From: Pip Cet <pipcet <at> gmail.com>
To: Paul Eggert <eggert <at> cs.ucla.edu>
Cc: 36370 <at> debbugs.gnu.org, bug-gnulib <at> gnu.org, Bruno Haible <bruno <at> clisp.org>
Subject: Re: bug#36370: 27.0.50; XFIXNAT called on negative numbers
Date: Fri, 28 Jun 2019 19:15:06 +0000
On Fri, Jun 28, 2019 at 5:46 PM Paul Eggert <eggert <at> cs.ucla.edu> wrote:
> Pip Cet wrote:
> > It's way too easy
> > to do something like
> >
> > eassume(ptr->field >= 0 && f(ptr));
> >
> > when what you mean is
> >
> > eassume(ptr->field >= 0);
> > eassume(f(ptr));
>
> These mean the same thing.

I'm really convinced they don't. Can you humor me and explain why
they're equivalent?

I'm considering this test case:
====
int global;

extern int f(void);

#define eassume0(cond) ((cond) ? (void) 0 : __builtin_unreachable ())
#ifdef ASSUME_GNULIB
#define eassume eassume0
#else
#define eassume(cond) (__builtin_constant_p (!(cond) == !(cond)) ?
eassume0(cond) : (void) 0)
#endif

int main(void)
{
#ifdef TWO_ASSUMES
  eassume (global == 0);
  eassume (f ());
#else
  eassume (global == 0 && f ());
#endif

  global++;
}
====
with this external function:
====
extern int global;

int f(void)
{
  return ++global;
}
====

I believe, and that is what my patch is based on, that the compiler
should be free to "use" the first eassume and ignore the second one,
resulting in this machine code:

    movl    $1, global(%rip)
    xorl    %eax, %eax
    ret

No call to f, it just sets global.

Without -DTWO_ASSUMES, the compiler cannot split the assumption.

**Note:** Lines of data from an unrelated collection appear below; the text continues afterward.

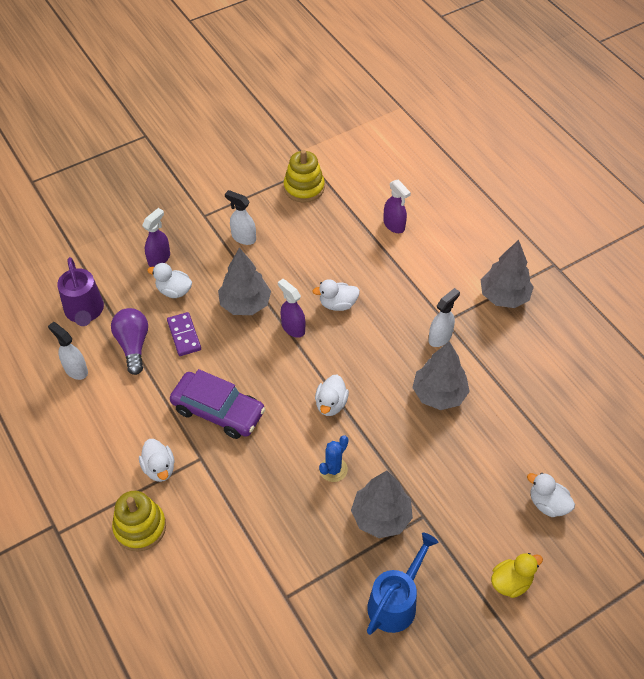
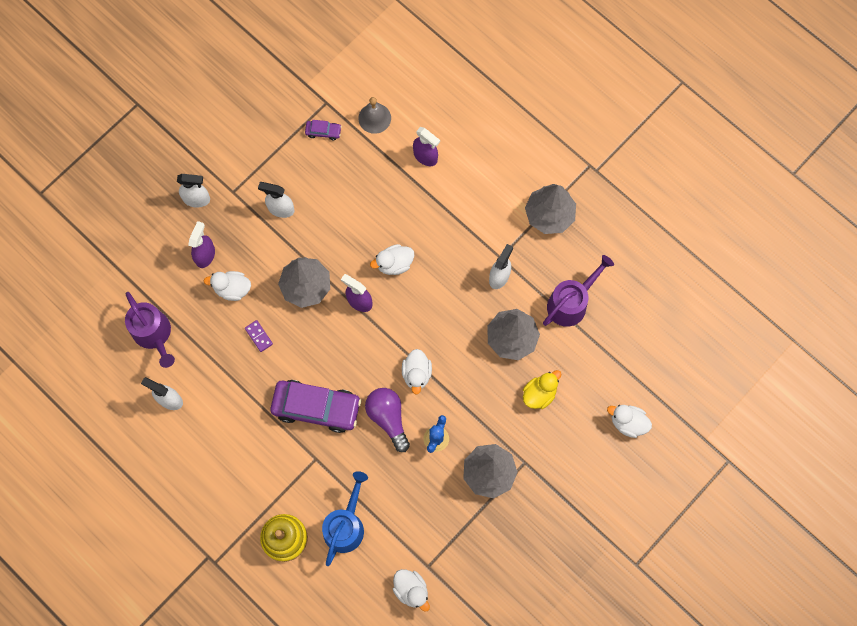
camera: 15 degrees left, 20 degrees up
(133, 345) = (214, 359): purple light bulb -> purple light bulb (388, 418)
(159, 468) = (282, 478): white duck -> white duck (411, 590)
(169, 214) = (197, 199): none -> white spray bottle
(184, 335) = (258, 336): purple domino -> purple domino, size x0.66
(304, 188) = (323, 132): yellow stacking toy -> purple car
(355, 187) = (374, 118): none -> grey bell
(395, 602) = (519, 546): blue watering can -> blue watering can (345, 525)
(509, 377) = (570, 303): none -> purple watering can
(511, 582) = (610, 503): yellow duck -> yellow duck (539, 394)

> Both tell the compiler that a certain condition (A &&
> B) is known to be true, and that behavior is undefined if (A && B) is false.

Again, no. The split eassumes tell the compiler that A, B, and A && B
would all evaluate to true or fail to evaluate. The single eassume()
only covers the last of those three cases.

> The
> fact that Gnulib+GCC implements them differently is a quality-of-implementation
> issue, not a semantics issue.

Are you really saying that the single-assume case is equivalent to the
single-instruction program?

> > I'm saying that the programmer is
> > allowed to assume that the expression passed to assume either has been
> > evaluated, or hasn't been, with no in-between interpretations allowed
> > to the compiler.
>
> I don't see why that assumption is valid. It's OK if GCC partially evaluates the
> expression. As a silly example, eassume (0 * dump_core () + getchar ()) is not
> required to call dump_core, even if the compiler generates a call to getchar.

That's because && implies a sequence point, and * doesn't.

> Perhaps we should change the comments in verify.h to make this point clearer.

I'm sorry to be selfish, but I'd really rather understand where I've
gone wrong, first.




This bug report was last modified 6 years and 20 days ago.